The phrase points to the importance of listening rather than just talking when engaging a customer. For instance, a salesperson who talks a lot about the product, its benefits and why the customer should buy it may likely not make the sale. However, the salesperson may take the time to listen to the customer and adequately respond to their concerns. By understanding the customer and addressing the customer’s concerns, the salesperson may then get an opportunity to pitch the product as a solution, and not just an opportunity to make a sale. When one listens, they get a chance to understand and respond sufficiently and appropriately from a point of knowledge. The phrase implies that one cannot do too much of listening but rather accentuates the need for it.
There is a difference between hearing and listening. Effective customer service skills include having effective listening skills. Listening requires focusing on what is communicated from the customer with an open mind and great amount of attention. A powerful way to connect with a customer, especially an irate customer, is to just listen and knowing when to respond with the appropriate verbal acknowledgments.
Good listening involves paying close attention on how the customer is communicating the problem by listening to the tone of the voice and the language (non-verbal/verbal). Sometimes an empathetic acknowledgment to a customer complaint can come across inappropriate because of the timing of the apology. All you hear is how upset the customer is and you are trained to be empathetic and give an apology. However, rushing in an apology before the customer has fully explained their discontent may come across as rude or robotic. This is what happens when you only hear what the customer saying and not listening to the customer to know when to chime in an apology. This is when the loss of a customer could be the end result.

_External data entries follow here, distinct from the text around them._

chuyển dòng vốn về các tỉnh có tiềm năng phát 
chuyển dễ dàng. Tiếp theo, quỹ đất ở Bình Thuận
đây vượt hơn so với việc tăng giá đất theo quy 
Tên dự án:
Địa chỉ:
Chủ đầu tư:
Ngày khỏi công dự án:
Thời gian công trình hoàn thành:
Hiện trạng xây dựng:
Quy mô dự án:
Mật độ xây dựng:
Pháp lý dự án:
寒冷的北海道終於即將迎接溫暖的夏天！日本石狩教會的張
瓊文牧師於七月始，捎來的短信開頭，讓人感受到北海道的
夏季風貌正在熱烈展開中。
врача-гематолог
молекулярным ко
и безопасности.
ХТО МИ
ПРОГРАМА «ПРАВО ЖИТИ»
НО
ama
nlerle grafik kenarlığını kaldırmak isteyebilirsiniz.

Most customers prefer to feel as though the person selling them a product is engaged in their own wants, needs, and interests. A salesperson who talks too much often gives the customer a sense that the only thing they are interested in is making a sale. Listening to what the customer wants to talk about can help in several ways. The tone of a customer's voice helps the salesperson discern the customer's mood and interest. The topic they choose helps in determining how engaged the customer is in the demonstration. Listening and responding appropriately creates a bond. No matter what the subject is, listening carefully may reveal clues about what a salesperson should use in their final sales pitch.

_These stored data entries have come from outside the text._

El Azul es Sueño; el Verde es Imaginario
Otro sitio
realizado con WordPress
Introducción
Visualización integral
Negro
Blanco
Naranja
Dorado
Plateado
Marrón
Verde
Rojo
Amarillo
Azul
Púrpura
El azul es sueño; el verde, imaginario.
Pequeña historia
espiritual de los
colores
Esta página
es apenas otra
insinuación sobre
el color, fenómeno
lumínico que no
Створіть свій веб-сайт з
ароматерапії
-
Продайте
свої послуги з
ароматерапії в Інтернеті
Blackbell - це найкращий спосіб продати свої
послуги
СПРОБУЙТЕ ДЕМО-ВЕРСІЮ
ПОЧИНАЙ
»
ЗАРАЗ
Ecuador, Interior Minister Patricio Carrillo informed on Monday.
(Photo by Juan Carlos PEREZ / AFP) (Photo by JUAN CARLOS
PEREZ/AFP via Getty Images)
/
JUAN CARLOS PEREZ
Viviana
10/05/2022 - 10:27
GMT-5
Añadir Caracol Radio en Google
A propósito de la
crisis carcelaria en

The "talk yourself out of a customer" part comes from talking over them and just trying to "close the deal" right away. Customers already have their guard up when making initial contact with a salesperson; you have to listen to them explain what they are looking for and then go from there.

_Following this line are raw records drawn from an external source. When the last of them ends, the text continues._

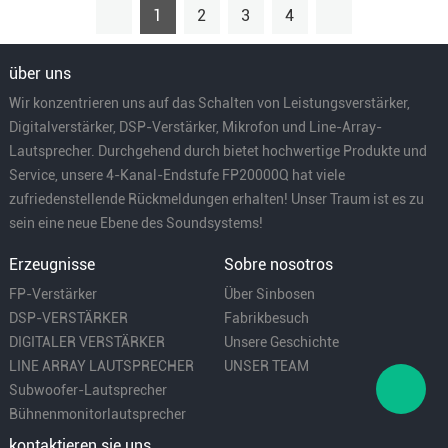
1
2
3
4
über uns
Wir konzentrieren uns auf das Schalten von Leistungsverstärker,
Digitalverstärker, DSP-Verstärker, Mikrofon und Line-Array-
Lautsprecher. Durchgehend durch bietet hochwertige Produkte und
Service, unsere 4-Kanal-Endstufe FP20000Q hat viele
zufriedenstellende Rückmeldungen erhalten! Unser Traum ist es zu
sein eine neue Ebene des Soundsystems!
Erzeugnisse
Sobre nosotros
FP-Verstärker
Über Sinbosen
DSP-VERSTÄRKER
Fabrikbesuch
DIGITALER VERSTÄRKER
Unsere Geschichte
LINE ARRAY LAUTSPRECHER
UNSER TEAM
Subwoofer-Lautsprecher
Bühnenmonitorlautsprecher
kontaktieren sie uns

I have done sales and worked at a commission-based position. When trying to get to the root of what the customer wants, you want to listen the customer, not just hear them out. The customer is talking to you for a reason; they have already gone through their needs/wants analysis and they want you to convince them they are making the right decision. By listening to the customer, you make it easier for them to identify what it is they actually want and then you can help them reach that need by providing your goods/services.